(Saved entries)
▬▬▬▬▬▬
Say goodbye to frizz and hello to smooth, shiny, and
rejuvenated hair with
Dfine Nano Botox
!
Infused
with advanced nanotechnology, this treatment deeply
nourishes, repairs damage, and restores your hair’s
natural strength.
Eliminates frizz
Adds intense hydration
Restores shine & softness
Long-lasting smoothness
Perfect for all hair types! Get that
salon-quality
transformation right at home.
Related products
▬▬▬▬▬▬
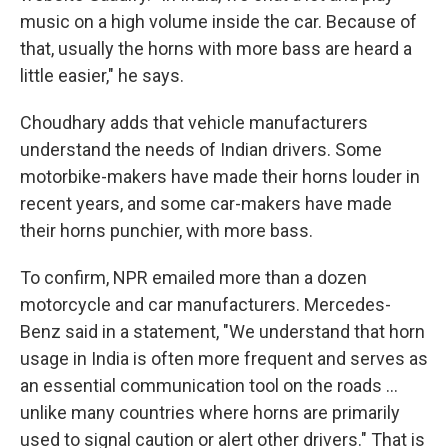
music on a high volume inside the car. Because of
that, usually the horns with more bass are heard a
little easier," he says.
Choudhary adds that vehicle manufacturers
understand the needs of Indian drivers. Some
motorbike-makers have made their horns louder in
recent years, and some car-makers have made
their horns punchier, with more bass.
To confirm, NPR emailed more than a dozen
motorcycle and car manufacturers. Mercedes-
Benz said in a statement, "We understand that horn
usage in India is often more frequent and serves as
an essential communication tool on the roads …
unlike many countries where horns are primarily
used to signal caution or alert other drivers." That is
▬▬▬▬▬▬
■ Task statement
Above are the records; from them, give again exactly the lines from the one containing "Say goodbye to" through the one containing "Related products", both included.

■ Worked solution
Say goodbye to frizz and hello to smooth, shiny, and
rejuvenated hair with
Dfine Nano Botox
!
Infused
with advanced nanotechnology, this treatment deeply
nourishes, repairs damage, and restores your hair’s
natural strength.
Eliminates frizz
Adds intense hydration
Restores shine & softness
Long-lasting smoothness
Perfect for all hair types! Get that
salon-quality
transformation right at home.
Related products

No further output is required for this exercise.